Far from “crippled” by the scars however, my little one-eyed companion seems to relish the seeds I leave -just like other finches; she hops and dances… and sings, like they all do. The little one-eyed finch brings me joy. I give thanks for this little creature, a sign of God’s grace and resilience in a dark, cruel, and ever more terrifying world. I’d like to think that in some bird-like way, my little breakfast mate gives thanks for me a little too… well, at least for the feeder and food that allows a one-eyed, solitary finch to dine in the morning.
Tomorrow is Thanksgiving Day. Most of us will engage in giving thanks for big turkeys, big tables, big food, big gatherings. We will give thanks for all our success and piles of possessions. Tomorrow is about “giving thanks” for the big stuff: food, family, jobs, prosperity, health… the list gets long. This year, however, my little finch friend has taught me to “thank small.” There was a time in my life I would never have noticed a one-eyed finch. There was time in my life feeding little finches seemed senseless, never crossed my mind. In a world that moves 11 million miles an hour, that fills my eyes and ears with fears and diatribes and problems and information from every direction, I am often overwhelmed by a world so big I can’t take it in. Paul says, “Rejoice always, pray without ceasing, give thanks in all circumstances; for this is the will of God in Christ Jesus for you. (1 Thessalonians 5:16-18). This is hard to do in a world where anger, fear, and division drive us and what we’re really thankful for is that we’re simply better off than others; that at least for today, we haven’t lost it all.
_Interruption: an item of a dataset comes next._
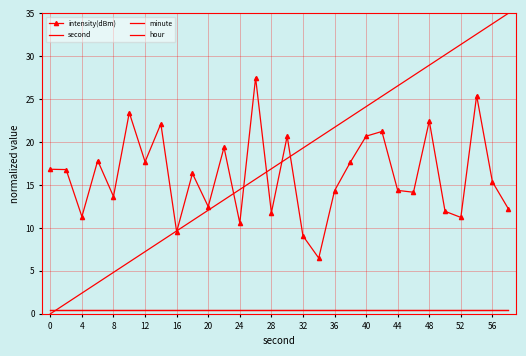

At how many categories does at least one series exceed 31?

4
It occurs to me that to learn to “give thanks in all circumstances,” requires not one big holiday, but a habit of “thanking small.” I need to first notice more, pay attention to the small things – like one-eyed finches. I need to give thanks for what is right in front of my face and all around me – all the time. I need to give thanks for everything, no matter what it is, because God placed it here. I need to do it “in all circumstances,” not just one day a year. My breakfast friend also reminds me that I need to give thanks even when I lose an eye and live lonely. In the pain and suffering, I need to learn to give thanks. Then, and only then can I properly give thanks for the bounty on my table.
This year our meal and gathering on Thursday will be intentionally simple and small. Less fuss and more Sabbath rest are the order of the day. As Paul instructs, “Rejoice… pray… give thanks” will be the agenda. We’ll give thanks for the joys and the pain of life and try to concentrate on little things. Thank small. And with any luck, after we set the table and fill the feeders, my little one-eyed breakfast finch friend will join us and provide a little music.
© 2016 Timothy V. Olson. All rights reserved.
One thought on “Thank Small”
Thank you, Pastor Tim! Great post! You got my attention with the finch, I studied Ornithology in graduate school. You kept my attention with thoughts on how we deal with the scars gives us and thanking small.